Review Fix: What inspired this film?
Angus McDonald: The inspiration for the film is horrendous situation facing hundreds of refugees and asylum seekers who have been held offshore on Manus Island in PNG by the Australian Federal Government since 2013. The Government’s policy is an inhumane response that has inflicted suffering on those who have arrived in Australia simply exercising their human right to seek our country’s safety and protection. Through the film, we aimed to allow the men on to tell their own stories and humanize their plight.
Review Fix: How difficult was this film to put together?
McDonald: The footage used for the film was captured by an award-winning journalist, Olivia Rousset, who traveled secretly to visit the men with two other people at the end of 2017 when the detention center on Manus was closed and the men were forced by the Australian government to move to new centers nearby. That footage was not easy to capture and the three Australian who traveled there had to be smuggled in. We took the 13 hours of footage they returned with and crafted the 13 min film around the testimonials provided by many of the men.
Review Fix: What films have inspired it the most?
McDonald: It is a film where the narrative is provided entirely by the individuals impacted by the policy told in their own words. Other films that have inspired Manus include Human Flow, The White Helmets, On My Skin.
Review Fix: What have you learned about yourself through this entire process?
McDonald: Filmmaking is new to me. This is my first documentary and the first I’ve entered into competition.
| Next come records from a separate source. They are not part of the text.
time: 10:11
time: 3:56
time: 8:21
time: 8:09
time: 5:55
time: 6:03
I’ve learned that the essence of storytelling in film is to exclude anything that is not essential to powering the story forward. As far as what I’ve learned personally, well, I’m reminded of just how fortunate we are to live in a relatively prosperous country where our safety is guaranteed by the rule of law. We have done nothing to earn this situation but the good fortune of being born here and I have learned how important it is to extend the hand of support and compassion to those who have not been so lucky.
Review Fix: What was the feeling like on set?
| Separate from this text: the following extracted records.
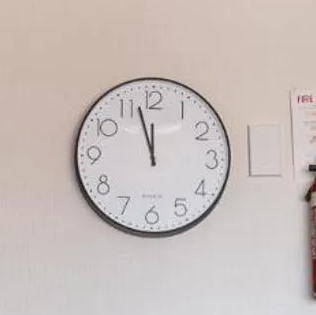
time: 11:57
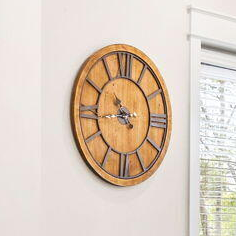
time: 10:43
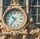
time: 10:36
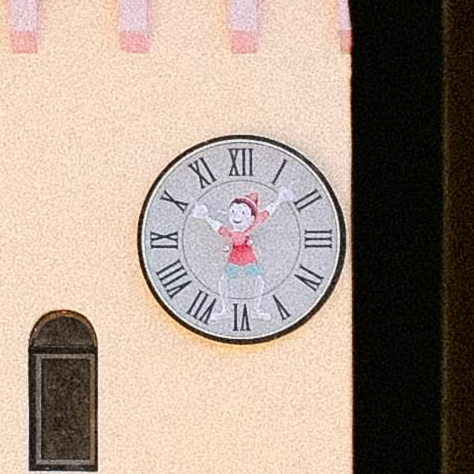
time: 10:07
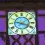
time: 9:18
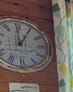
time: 12:05
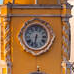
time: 6:32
McDonald: It was shot at night, in a tense situation where hundreds of men have experienced long term mental anguish. However, the feeling reported to me was one of hope and relief for those held captive that they could tell their own stories
Review Fix: Why is the topic of this film important today to you?
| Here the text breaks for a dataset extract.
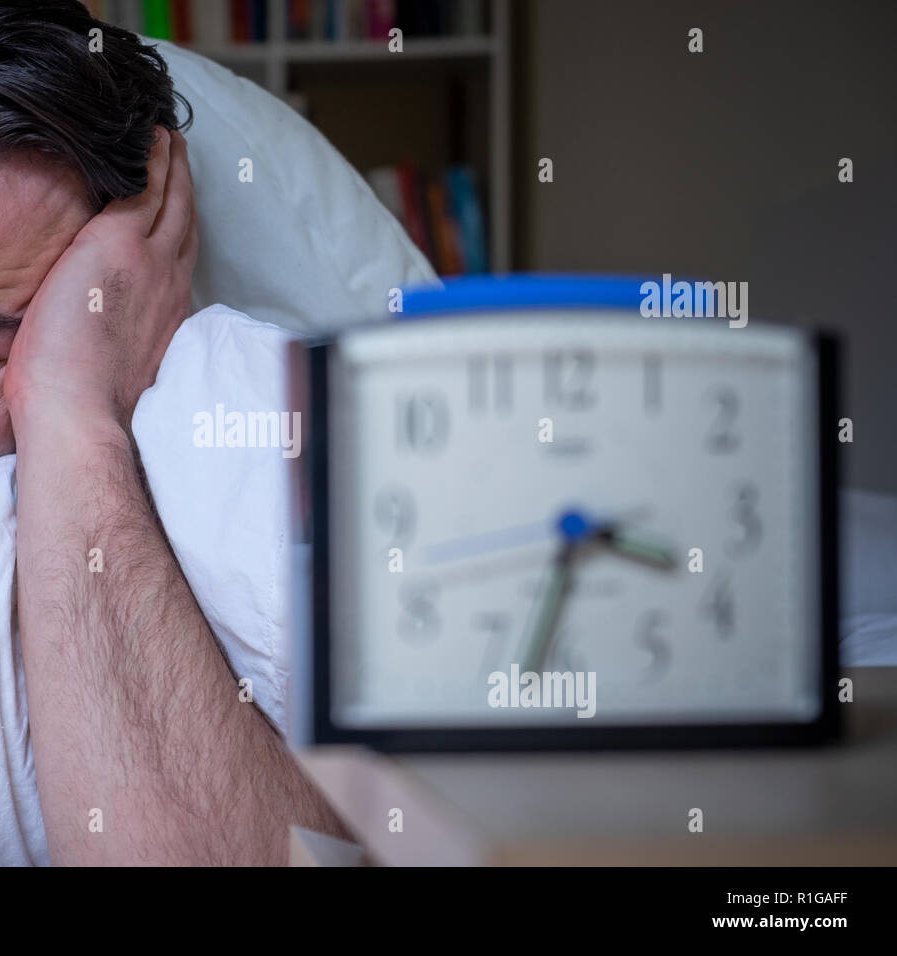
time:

McDonald: The topic is important, very important because our leaders have forgotten their decency and compassion. If we become accustomed to treating one group of human beings in our society as second class people, then it is a habit that can spread to other groups. We have to remember that all human beings deserve the same rights and protection regardless of their racial and religious make-up, regardless of their sexual preference and their circumstances.
Review Fix: How did it feel being a part of the St. Kilda Film Festival?
McDonald: It was a fantastic festival and it was incredible to be a part of it. There were so many beautifully crafted films in the festival and the organizers showcased some amazingly talented filmmakers.
Review Fix: While referring to the previous question, how do you feel winning the Best Documentary Award at St Kilda?
McDonald: I was shocked to win. It is my first festival. However I am grateful and share the award with everyone who worked on the film and in particular, I dedicate it to all the men still held on Manus Island now.
Review Fix: What’s next?
McDonald: The St. Kilda film festival is an Academy Awards qualifying festival for the winner in our category, that is, for Best Documentary. That’s exciting. MANUS is entered in several other strong upcoming festivals both in Australia and overseas and we hope to work hard to take the film as far as we can and possibly to the Oscars.
Review Fix: Anything else you’d like to add?
McDonald: Yes. If the recognition we receive through this award shines more light on the plight of those still held on Manus and makes a contribution to their release, then I am grateful to accept the award.